March 12, 2015
Dear Friend of Israel,
The British writer Charles Moore once described Israel as “a noisy democracy.” Israeli Prime Minister Benjamin Netanyahu underscored this same point – what he called the “rambunctious” nature of Israeli politics – when he addressed the U.S. Congress in 2011: “You think you’re tough…on one another here in Congress?” he chided, good-naturedly. “Come spend a day in the Knesset [Israel’s parliament]. Be my guest!”
Seldom has the “noisy” nature of Israel’s democracy been more apparent than it is now, as the Jewish state gears up for elections on Tuesday, March 17. Campaign signs seem to be posted on every public space, and the television and radio are dominated by political ads.
Sometimes this public conversation can become overly partisan and bitter, and shed more heat than light – Americans know this as well as anyone. But, though it can be an annoyance, I look at this as a sign of overall societal strength.
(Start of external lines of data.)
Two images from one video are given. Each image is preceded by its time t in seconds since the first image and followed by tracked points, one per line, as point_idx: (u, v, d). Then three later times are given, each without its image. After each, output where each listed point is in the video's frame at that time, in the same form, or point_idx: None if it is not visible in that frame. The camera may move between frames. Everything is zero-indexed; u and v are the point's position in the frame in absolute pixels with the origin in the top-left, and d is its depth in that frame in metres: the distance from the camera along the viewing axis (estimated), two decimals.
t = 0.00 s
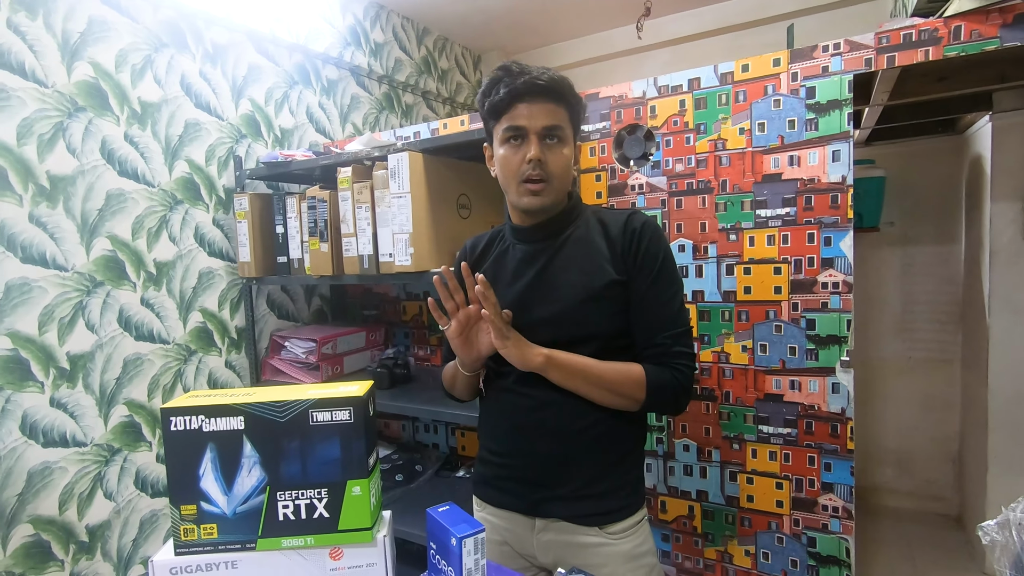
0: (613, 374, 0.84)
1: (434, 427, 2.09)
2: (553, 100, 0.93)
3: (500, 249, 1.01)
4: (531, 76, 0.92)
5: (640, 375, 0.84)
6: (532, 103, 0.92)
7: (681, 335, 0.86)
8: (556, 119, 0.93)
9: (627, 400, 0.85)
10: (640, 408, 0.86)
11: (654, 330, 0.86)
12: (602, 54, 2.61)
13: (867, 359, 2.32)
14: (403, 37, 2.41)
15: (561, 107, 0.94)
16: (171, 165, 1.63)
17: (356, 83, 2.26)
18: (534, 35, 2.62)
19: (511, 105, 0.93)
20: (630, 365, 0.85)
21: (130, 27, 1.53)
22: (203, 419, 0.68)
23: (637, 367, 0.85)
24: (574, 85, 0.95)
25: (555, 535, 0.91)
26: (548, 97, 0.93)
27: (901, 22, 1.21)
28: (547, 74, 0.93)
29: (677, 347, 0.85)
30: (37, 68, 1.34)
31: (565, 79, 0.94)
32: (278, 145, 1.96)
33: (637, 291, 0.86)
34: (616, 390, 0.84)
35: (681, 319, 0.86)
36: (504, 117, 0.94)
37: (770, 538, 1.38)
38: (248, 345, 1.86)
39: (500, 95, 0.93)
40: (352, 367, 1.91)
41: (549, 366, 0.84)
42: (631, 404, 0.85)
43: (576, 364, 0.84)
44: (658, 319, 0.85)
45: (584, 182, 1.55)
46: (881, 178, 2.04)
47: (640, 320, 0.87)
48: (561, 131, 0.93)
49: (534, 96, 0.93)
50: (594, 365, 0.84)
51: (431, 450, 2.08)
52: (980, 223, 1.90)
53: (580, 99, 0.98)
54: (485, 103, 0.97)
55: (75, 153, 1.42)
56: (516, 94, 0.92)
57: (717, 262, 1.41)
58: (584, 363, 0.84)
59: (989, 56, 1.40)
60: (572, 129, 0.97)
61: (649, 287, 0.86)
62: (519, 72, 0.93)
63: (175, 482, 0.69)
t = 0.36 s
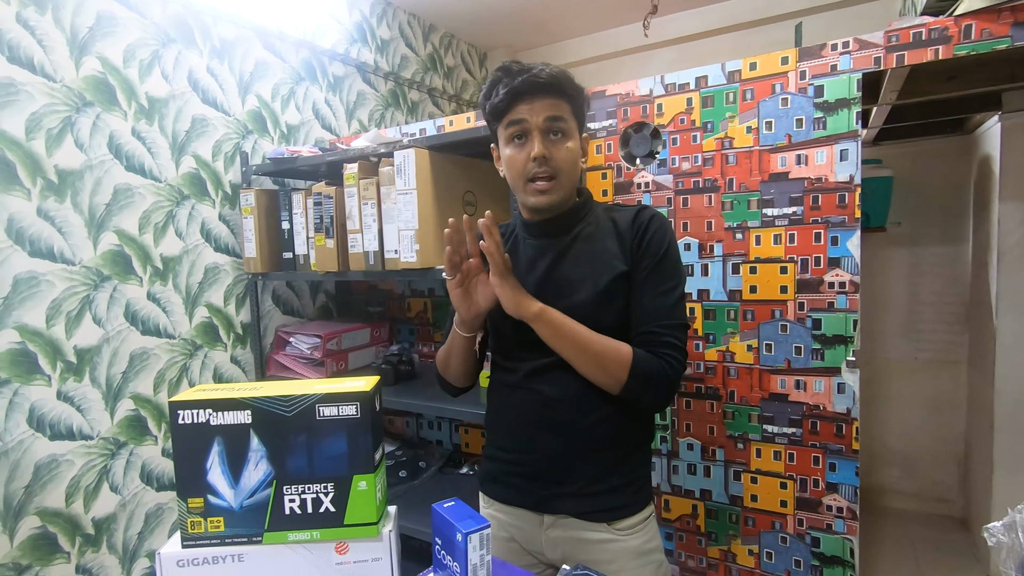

Such passionate public dialogue can only flourish in democracies like Israel or the U.S. Under totalitarian regimes, where speech and action are tightly regulated and restricted, there is silence.
Participation in the political process is, of course, important. History is full of examples of good leaders bringing a measure of peace and prosperity to their people, just as it is full of examples of bad leaders creating problems for their people, and even driving nations into ruin. We have a duty to make responsible, informed political choices, and to vote not just according to our interests, but with our consciences.
But we must never forget the words of the Bible: “Do not put your trust in princes, in human beings, who cannot save…Blessed are those whose help is the God of Jacob, whose hope is in the Lord their God” (Psalm 146: 3, 5). I don’t believe this verse encourages cynical mistrust of all those in power as much as it admonishes us that divine power is infinitely greater than human power. Often, we look to our worldly leaders for every solution, while forgetting the One who is all-powerful; we look at the loss by the political candidate we favor as the ultimate catastrophe, while forgetting that God is still sovereign over the world and all that is in it.
As Israelis prepare to head to the polls – and as Americans begin to prepare for their own elections in 2016 – let us all give thanks to God for the blessing of living under democratic political systems. There are so many today living under oppressive rule who do not enjoy that blessing. And, at the same time, never forget that political systems rise and fall like all works of man, and that true freedom is found in acting in faith and courage, trusting in God, and acknowledging His sovereignty and dominion over our lives.